Just to confirm: the only risk of increasing the C...
# suitescript
r
Just to confirm: the only risk of increasing the Concurrency Limit on a Map/Reduce script deployment would be if that causes us to hit our concurrency limit and queues other scripts, correct? The other scripts would still run later though once the M/R finishes? I'm reasonably sure this increase I want to implement won't cause us to hit our limit (been monitoring APM and we're nowhere close to hitting it now), but want to make sure there aren't unintended consequences. Thanks!
e
Be aware that the Map/Reduce will always reserve that many processors, whether it actually needs/uses them or not. If this is something that's running frequently, you might be unnecessarily blocking a bunch of processors. Ran into this on a previous team where multiple scripts that were set to run every 15 minutes were all set to 5 or 10 Concurrency Limit but weren't taking advantage of them. Our processors were constantly backed up.
👀 1
r
Thanks for the reply @erictgrubaugh. These scripts are set to run once a day overnight when we have little to no other processing going on and in general our environment is very lightly scripted other than these scripts in question. I would be changing this setting on a bunch of map/reduces, but they're all set up to not start until the previous one in the chain is done, so there's never more than one running at once. Just to confirm.... > Our processors were constantly backed up In the event what I'm proposing would back something up, all the stuff would still run eventually once the M/R is done right? I'm just worried about stopping something completely from running. Thanks!
e
The others will eventually run if the processors ever free up. If you're doing this on one script which runs once a day, overnight, it seems extremely unlikely to clog things up.
r
Appreciate the input, thanks!
✅ 1
w
Be aware that the Map/Reduce will always reserve that many processors, whether it actually needs/uses them or not. If this is something that's running frequently, you might be unnecessarily blocking a bunch of processors. Ran into this on a previous team where multiple scripts that were set to run every 15 minutes were all set to 5 or 10 Concurrency Limit but weren't taking advantage of them. Our processors were constantly backed up.

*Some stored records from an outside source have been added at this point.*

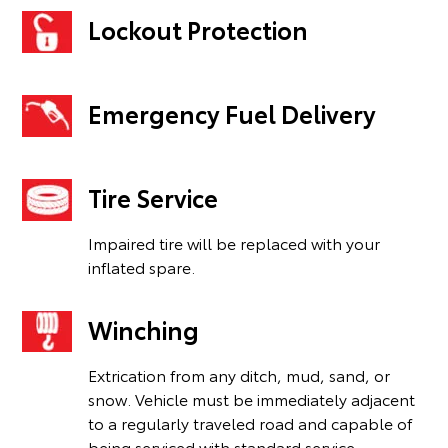
Lockout Protection
Emergency Fuel Delivery
Tire Service
Impaired tire will be replaced with your
inflated spare.
Winching
Extrication from any ditch, mud, sand, or
snow. Vehicle must be immediately adjacent
to a regularly traveled road and capable of
being serviced with standard service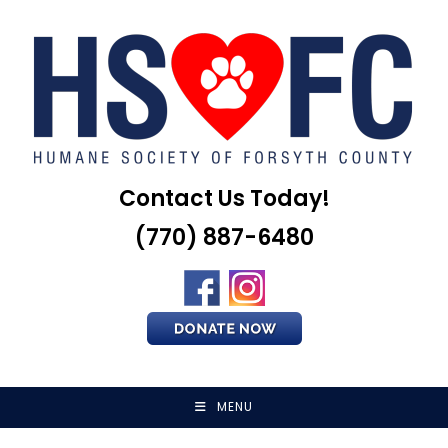
Skip
to
content
Contact Us Today!
(770) 887-6480
MENU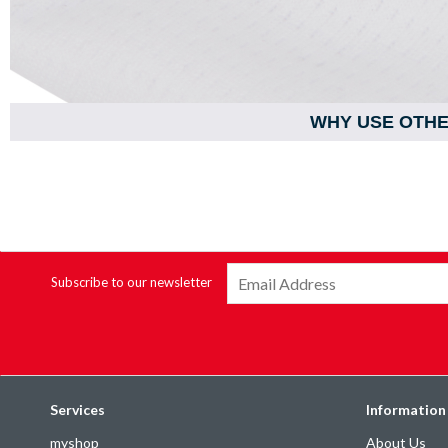
WHY USE OTH
Subscribe to our newsletter
Services
Information
myshop
About Us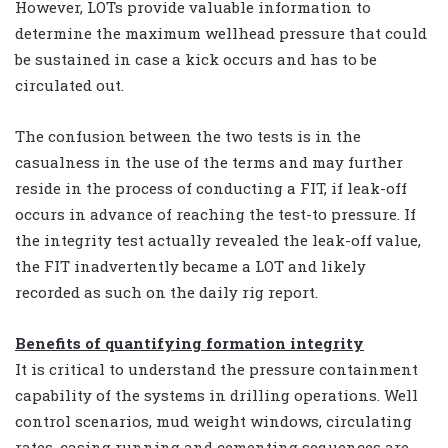
However, LOTs provide valuable information to
determine the maximum wellhead pressure that could
be sustained in case a kick occurs and has to be
circulated out.
The confusion between the two tests is in the
casualness in the use of the terms and may further
reside in the process of conducting a FIT, if leak-off
occurs in advance of reaching the test-to pressure. If
the integrity test actually revealed the leak-off value,
the FIT inadvertently became a LOT and likely
recorded as such on the daily rig report.
Benefits of quantifying formation integrity
It is critical to understand the pressure containment
capability of the systems in drilling operations. Well
control scenarios, mud weight windows, circulating
rates, casing running and cementing sequences are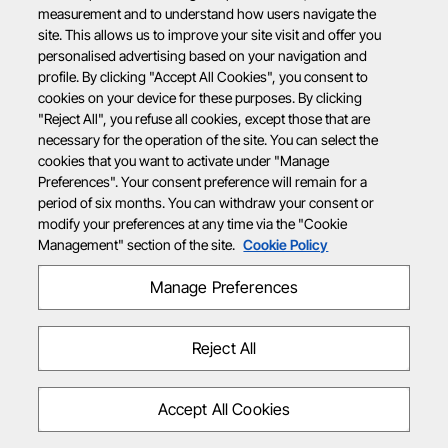
measurement and to understand how users navigate the
site. This allows us to improve your site visit and offer you
personalised advertising based on your navigation and
profile. By clicking "Accept All Cookies", you consent to
cookies on your device for these purposes. By clicking
"Reject All", you refuse all cookies, except those that are
necessary for the operation of the site. You can select the
cookies that you want to activate under "Manage
Preferences". Your consent preference will remain for a
period of six months. You can withdraw your consent or
modify your preferences at any time via the "Cookie
Management" section of the site.
Cookie Policy
Manage Preferences
Reject All
Accept All Cookies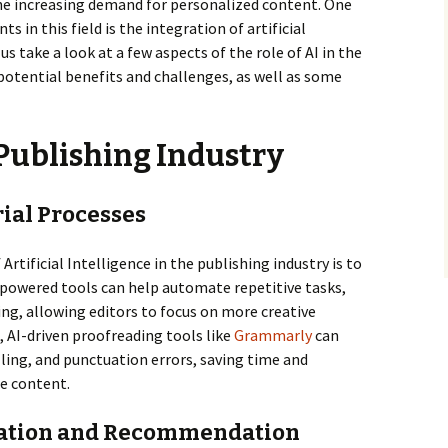
the increasing demand for personalized content. One
in this field is the integration of artificial
us take a look at a few aspects of the role of AI in the
 potential benefits and challenges, as well as some
e Publishing Industry
rial Processes
Artificial Intelligence in the publishing industry is to
-powered tools can help automate repetitive tasks,
ng, allowing editors to focus on more creative
, AI-driven proofreading tools like
Grammarly
can
ling, and punctuation errors, saving time and
he content.
ization and Recommendation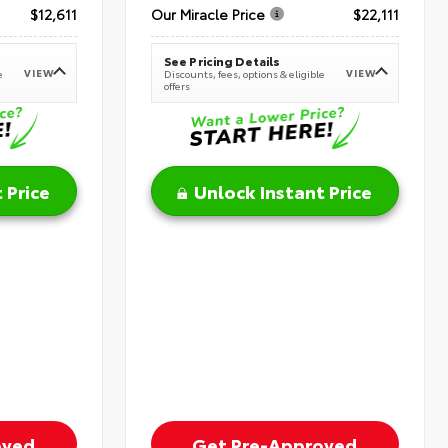
$12,611
Our Miracle Price
$22,111
See Pricing Details
VIEW
VIEW
e
Discounts, fees, options & eligible
offers
 Price
Unlock Instant Price
oved
Get Pre-Approved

@erictgrubaugh Wouldn't the scripts be completed faster if using 5-10 instead of one? (given that a big part of the script was in map or reduce stages) Why did it get better by lowering the limit? I guess you could have multiple script running at the same time but with a lower throughput? M/R's don't reserve all processors (according to limit) when getInputData is put into the queue. Right? getInputData will only use one processor map/reduce will use the ones that are available (considering priority) but it will always split the work over all 5/10. summarize only uses one processor.
e
They were set to run every 15 minutes, so every 15 minutes, something like 10 scripts all tried to reserve 5 - 10 processors. We only had 15 processors, so all of those competing scripts were backing things up for everything else. Reducing both the concurrency limit and frequency of those 10 scripts reduced the majority of that constant traffic jam. Additionally, if your script is set to "Submit All Stages At Once", then it will attempt to reserve all the processors up front.
Generally a script that's running every 15 minutes isn't a very long-running script, and that was true for these scripts as well, so dropping them down to 1 Concurrency might have made them take slightly longer individually, but the system bandwidth was improved far more by keeping those processors free.
w
Ok, I can see that they probably execute faster if there are very few records to process as it seems to take some time to spin up a processor. I don't think that it reserves the processors even if they submit all stages at once. If I launch one m/r script that uses all 5(in my case) processors and it takes a while for the getInput to complete, if another M/R is fired off while the first one is running GetInput and it completes it's getinput before the first, the second one will run it's map instances before the first.
e
Interesting; perhaps we just happened to have fast-executing GID stages in this instance. Regardless, though, I think the larger point is to be mindful with your Concurrency Limit choices. Don't just set them all to the max and think that will make everything run fast and smooth.
w
Completely agree when it comes to often executed scripts.